TASK OBJECTIVE: Reproduce the SEAWAT passage word for word, starting at "The SEAWAT program" and ending at "variable-density ground-water flow.".

PASSAGE PROVIDED:
The SEAWAT program was developed to simulate three-dimensional, variable-density, transient ground-water flow in porous media. The source code for SEAWAT was developed by combining MODFLOW and MT3DMS into a single program that solves the coupled flow and solute-transport equations. The SEAWAT code follows a modular structure, and thus, new capabilities can be added with only minor modifications to the main program. SEAWAT reads and writes standard MODFLOW and MT3DMS data sets, although some extra input may be required for some SEAWAT simulations. This means that many of the existing pre- and post-processors can be used to create input data sets and analyze simulation results. Users familiar with MODFLOW and MT3DMS should have little difficulty applying SEAWAT to problems of variable-density ground-water flow.

Dataset entries:
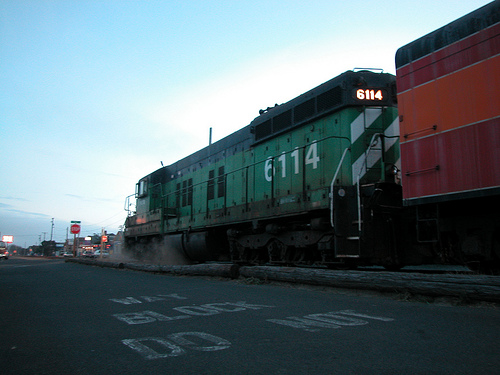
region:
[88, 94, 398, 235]
the train is green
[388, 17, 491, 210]
the container is red and orange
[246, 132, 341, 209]
white numbers on train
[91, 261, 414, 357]
white letters on road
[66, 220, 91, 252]
red sign in road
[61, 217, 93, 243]
the sign is red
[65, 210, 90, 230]
green sign above sign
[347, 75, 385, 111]
orange numbers on train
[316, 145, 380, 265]
steps on side of train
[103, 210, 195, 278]
steam coming from train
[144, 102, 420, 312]
the train is green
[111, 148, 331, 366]
the train is green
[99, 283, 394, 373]
White paint on street saying 'Do not block way'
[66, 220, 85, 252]
Red and white stop sign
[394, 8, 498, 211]
Red, orange and black train car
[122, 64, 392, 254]
Green train engine car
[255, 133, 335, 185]
Number 6114 stenciled on side of train car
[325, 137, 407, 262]
Metal stairs to train car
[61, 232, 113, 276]
Cars waiting for the train to pass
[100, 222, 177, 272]
Smoke from the train engine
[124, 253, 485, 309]
Logs alongside the train tracks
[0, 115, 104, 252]
Blue evening sky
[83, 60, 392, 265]
A green and white train engine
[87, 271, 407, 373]
White letters on black road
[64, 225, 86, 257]
A red and white stop sign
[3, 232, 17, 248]
a shinning sign in the distance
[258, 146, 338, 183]
Number 6114 in white on train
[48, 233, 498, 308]
Logs along side of train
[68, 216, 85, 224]
green street sign above stop sign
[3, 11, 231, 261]
a light blue sky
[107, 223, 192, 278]
dust kicking up from engine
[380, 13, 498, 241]
a red and orange train car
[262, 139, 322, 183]
6114 Numbers on a train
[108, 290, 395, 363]
Large words on the road that say DO NOT BLOCK WAY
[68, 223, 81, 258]
A stop sign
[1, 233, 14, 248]
A lit up sign at the end of the road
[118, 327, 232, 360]
White letters that spell DO on the road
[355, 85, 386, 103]
6114 lit up on a green train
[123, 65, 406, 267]
A green train car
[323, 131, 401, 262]
Railing going up a green train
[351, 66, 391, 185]
Ladder going up a green train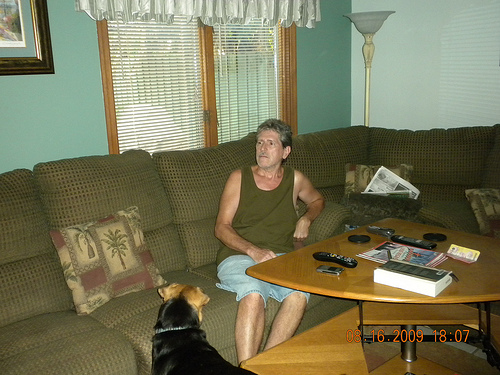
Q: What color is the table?
A: Brown.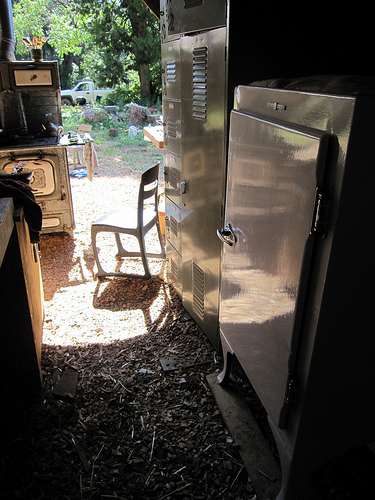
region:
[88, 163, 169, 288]
mono bloc chair under sunlight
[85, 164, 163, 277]
Single chair beaming sun light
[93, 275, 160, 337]
Shadow of a chair on the ground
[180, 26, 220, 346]
Tall metal brown locker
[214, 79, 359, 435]
Silver antique style refrigerator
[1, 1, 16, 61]
Part of an old stove pipe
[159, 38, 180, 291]
Metal locker style cabinets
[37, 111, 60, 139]
Old style coffee pot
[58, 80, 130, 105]
White pickup truck partially hidden by a bush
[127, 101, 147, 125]
Tree stump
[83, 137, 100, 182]
Yellow and grey striped cloth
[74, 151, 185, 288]
Chair in the sun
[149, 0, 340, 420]
Large shiny silver containers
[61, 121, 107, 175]
Wooden table with table cloth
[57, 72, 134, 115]
White truck behind the tree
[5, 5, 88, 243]
Tall grey and white stove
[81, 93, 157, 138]
Tree trunks in the grass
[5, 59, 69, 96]
White drawer above the stove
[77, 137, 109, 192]
Table cloth is striped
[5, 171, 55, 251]
Brown towel hanging off of cabinet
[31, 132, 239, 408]
The stove and cabinets are on dirt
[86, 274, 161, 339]
chair shadow visible on ground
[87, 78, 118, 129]
tree lying in the grass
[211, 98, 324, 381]
metal refrigerator/freezer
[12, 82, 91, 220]
wood cooking stove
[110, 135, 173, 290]
chair next to the stove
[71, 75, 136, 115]
white truck in the yard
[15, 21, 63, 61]
utensils on top of wood stove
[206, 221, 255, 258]
handle on the refrigerator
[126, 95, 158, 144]
tree stump in the yard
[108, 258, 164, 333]
chair shadow on the ground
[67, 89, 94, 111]
grill in the yard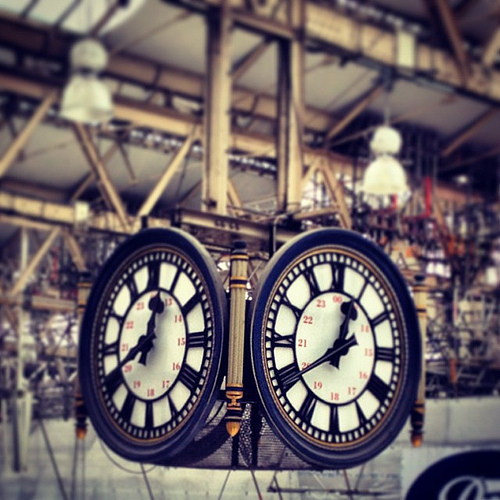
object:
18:
[330, 392, 339, 400]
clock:
[244, 226, 425, 470]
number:
[327, 260, 347, 291]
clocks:
[75, 225, 223, 467]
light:
[58, 27, 113, 133]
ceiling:
[1, 0, 500, 112]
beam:
[202, 14, 230, 183]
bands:
[292, 29, 306, 40]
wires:
[397, 102, 429, 122]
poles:
[273, 56, 305, 207]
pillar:
[223, 230, 251, 359]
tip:
[224, 413, 242, 438]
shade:
[358, 154, 411, 208]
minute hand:
[103, 330, 152, 393]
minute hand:
[288, 337, 359, 396]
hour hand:
[329, 298, 358, 370]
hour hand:
[145, 287, 166, 338]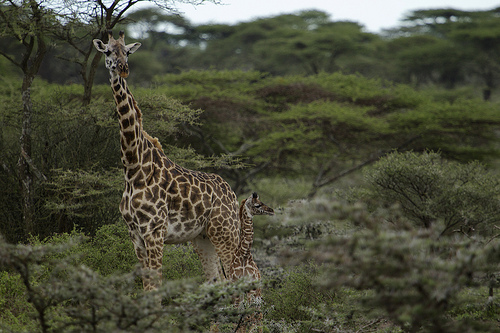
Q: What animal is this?
A: Giraffe.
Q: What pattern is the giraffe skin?
A: Spotted.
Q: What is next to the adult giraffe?
A: Baby giraffe.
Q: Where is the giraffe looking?
A: Toward the camera.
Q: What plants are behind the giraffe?
A: Trees.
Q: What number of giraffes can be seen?
A: Two.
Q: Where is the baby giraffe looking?
A: Away from the camera.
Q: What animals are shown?
A: Adult and baby giraffe.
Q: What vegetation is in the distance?
A: Trees.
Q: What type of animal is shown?
A: Giraffe.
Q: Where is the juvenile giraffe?
A: In front of the adult.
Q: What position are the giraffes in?
A: Standing.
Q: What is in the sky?
A: Clouds.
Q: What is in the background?
A: Trees.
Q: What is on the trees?
A: Leaves.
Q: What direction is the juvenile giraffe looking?
A: Right.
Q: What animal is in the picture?
A: A giraffe.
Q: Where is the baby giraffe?
A: Near the mother.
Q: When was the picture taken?
A: During the daytime.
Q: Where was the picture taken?
A: In wilderness.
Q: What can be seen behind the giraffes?
A: Trees and bushes.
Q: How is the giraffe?
A: Tall and muscular.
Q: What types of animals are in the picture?
A: Giraffes.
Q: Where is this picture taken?
A: In a forest.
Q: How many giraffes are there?
A: Two.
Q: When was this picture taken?
A: During the day.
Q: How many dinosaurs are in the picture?
A: Zero.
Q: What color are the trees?
A: Green.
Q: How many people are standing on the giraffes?
A: Zero.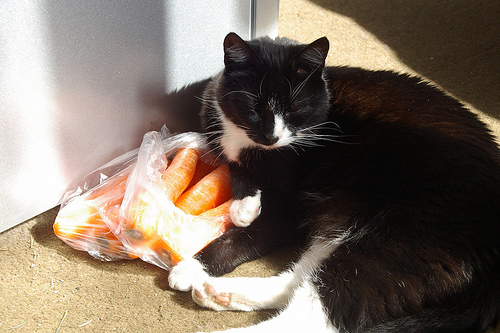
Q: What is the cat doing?
A: Lying down.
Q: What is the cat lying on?
A: Carpet.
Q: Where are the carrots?
A: Next to the cat.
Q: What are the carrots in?
A: A plastic bag.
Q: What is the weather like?
A: Sunny.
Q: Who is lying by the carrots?
A: The cat.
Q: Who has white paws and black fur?
A: The sleeping cat.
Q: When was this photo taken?
A: During the daytime.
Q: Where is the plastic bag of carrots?
A: On the floor.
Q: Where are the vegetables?
A: In the plastic bag.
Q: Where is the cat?
A: Lying on the floor.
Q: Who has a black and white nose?
A: The cat.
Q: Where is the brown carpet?
A: On the floor.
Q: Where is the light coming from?
A: The sun.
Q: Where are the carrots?
A: In the bag.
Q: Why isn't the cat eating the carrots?
A: Cats do not eat carrots?.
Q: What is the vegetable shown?
A: Carrots.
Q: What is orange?
A: Carrots.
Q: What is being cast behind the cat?
A: Shadow.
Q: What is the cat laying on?
A: Carpet.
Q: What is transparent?
A: Bag.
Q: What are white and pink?
A: Paws.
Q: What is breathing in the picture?
A: Cat.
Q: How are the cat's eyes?
A: Closed.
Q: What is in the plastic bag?
A: Carrots.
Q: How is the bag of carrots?
A: Open.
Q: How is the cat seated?
A: Leaning on the carrots.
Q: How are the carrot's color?
A: Orange.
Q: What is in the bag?
A: Carrots.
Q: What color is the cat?
A: Black and white.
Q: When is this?
A: Daytime.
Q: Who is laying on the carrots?
A: The cat.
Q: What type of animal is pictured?
A: A cat.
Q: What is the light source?
A: Sunlight.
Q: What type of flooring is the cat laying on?
A: Carpet.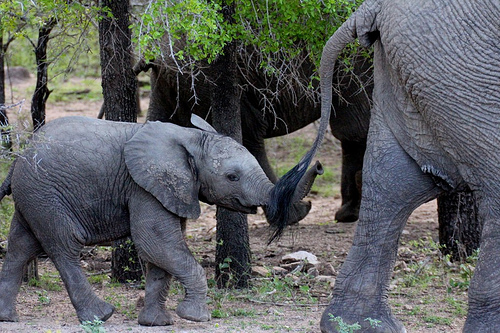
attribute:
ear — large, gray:
[120, 118, 201, 221]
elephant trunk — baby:
[245, 150, 341, 223]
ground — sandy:
[19, 77, 493, 307]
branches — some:
[201, 43, 301, 120]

TASK OUTPUT:
The SEAWAT program was developed to simulate three-dimensional, variable-density, transient ground-water flow in porous media. The source code for SEAWAT was developed by combining MODFLOW and MT3DMS into a single program that solves the coupled flow and solute-transport equations. The SEAWAT code follows a modular structure, and thus, new capabilities can be added with only minor modifications to the main program. SEAWAT reads and writes standard MODFLOW and MT3DMS data sets, although some extra input may be required for some SEAWAT simulations. This means that many of the existing pre- and post-processors can be used to create input data sets and analyze simulation results. Users familiar with MODFLOW and MT3DMS should have little difficulty applying SEAWAT to problems of variable-density ground-water flow.